This all came back to me recently -- twice
in one day, in fact. In June I helped lead a trip to Classical Rome for
students from one of our Jesuit high schools. I packed my usual summer-abroad
gear; but this time, I carefully folded in black slacks and a cleric shirt --
we were going to the Eternal City, after all. On day two, we headed to a papal
audience in St. Peter's Square, where fellow scholastic Bryan Norton and I
slow-roasted in black as we welcomed Pope Francis' arrival. "Clerics was a
bad choice," I thought, envying His Holiness's white upgrade.
After a climb to the top of the world's largest dome, we corralled our students
out of St. Peter's imposing facade. Suddenly a distracted young woman came up
to me, pulling nervously at her hair. "Um, father, do you speak
English?" I could feel my scalp grow taut, fearful that (1) I had overshot
by dressing like a priest, and (2) that her next words would prove the Crazy
Magnet theory true.
"Yes, I speak English," I sheepishly offered. At this her face and
shoulders heaved a sigh of relief. As it turned out, this young woman, Megan,
was actually a high school student from Omaha, on the last leg of a European
tour. She had been taking pictures outside of St. Peter's, wandered from her
group, and now she was lost and panicked. All she had was an emergency contact
card and a sense that two guys in clerics were a safe place to start.
We tracked down her group leader by cell phone, who was quite relieved. In the
meantime, we calmed her by asking about school, home, etc. It turns out that the
Jesuits I lived with regularly say Mass at her school. Here I was, a Jesuit
scholastic teaching in Omaha...meeting a poor, banished child of Omaha halfway
across the world. Crazy coincidence?
Satisfied that we had done our good deed for the day, Bryan and I caught up
with our group to head to the Vatican Museum. En route, a middle-aged woman ran
up to me. "Padre, Padre! Aiuto, per favore!" -- "Help, Father,
please!" Seeing no stout Italian priest around me to duck behind, I
gathered that she wanted me, the man dressed in black clerics, to bless her.

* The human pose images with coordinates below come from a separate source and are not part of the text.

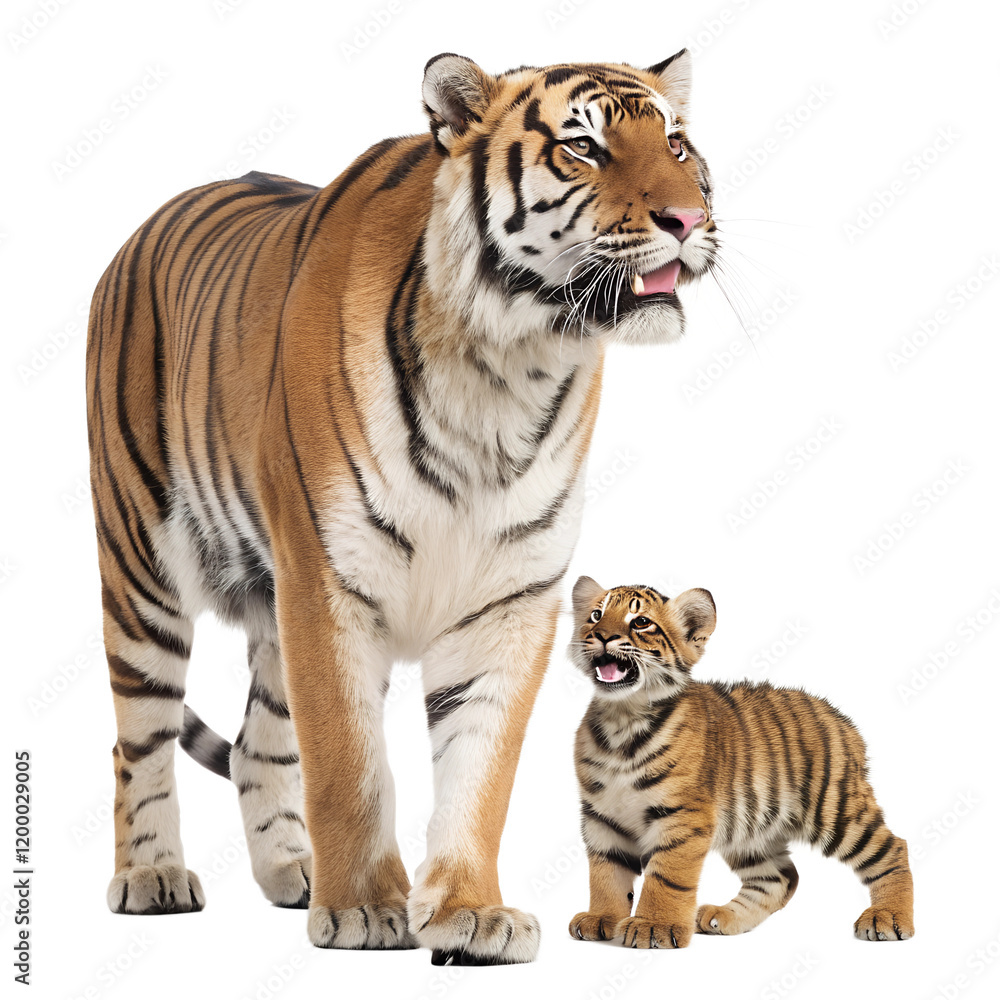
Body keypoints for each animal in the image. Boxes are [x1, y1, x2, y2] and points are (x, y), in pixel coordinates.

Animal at [86, 50, 719, 965]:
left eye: (675, 143)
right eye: (582, 148)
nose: (689, 217)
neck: (509, 364)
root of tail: (140, 229)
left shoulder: (509, 603)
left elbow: (479, 778)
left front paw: (471, 912)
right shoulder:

You know, like a priest would.
I probed my small store of Italian apologies: "It displease me, I am
already not a priest, but a seminarist." This woman, Maria, was
unphased. Grammar notwithstanding, she wanted my blessing. I pulled out a trick
that a wise old Jesuit, Fr. Ambrose, taught me years before in northeast India.
"Preghiamo insieme?" I offered. "Let's pray together?"
"Si, si, padre!" Again with the padre.
And so we prayed -- I stumbled through prayers for Maria in Italian, and she
repeated them with a smile, gently echoing everything but my gaffs. My hands
were on her elbows, and hers gripped my shoulders, like an awkward kid's first
slow dance. Our student group had stopped to look back at me, wondering what
'magical healings' Padre Simmons was performing now.
I felt...sheepish. Humbled. And in spite of my sheepish gaffs, I felt like a
priest. And all this happened because I looked trustworthy in clerics.
Crazy, indeed.
* * *
Larry Gillick, SJ says that it takes a long time to make a Jesuit. And I doubt that the outfit a fine priest doth make. Yet that hot day in Rome reminded me that this long road of Jesuit formation -- which began in 2006 for our class of seven -- does have an end goal. I'm beginning to see how this Jesuit life -- as a novice in St. Paul, during philosophy studies in Chicago, while teaching in Minneapolis and Omaha, and as a student again in theology studies -- slowly forms us to become priests. Our lives are blessed with unexpected gifts -- the likes of Megan and Maria -- who teach us what it means to be an available, loving priest. It seems counterintuitive, crazyeven, that the most joyful Jesuits I know live as if their life, time, and talents were never theirs in the first place, so why cling to them? My hope is that when we Jesuits put on clerics, we say to the world, "I am here for you; how can I help?"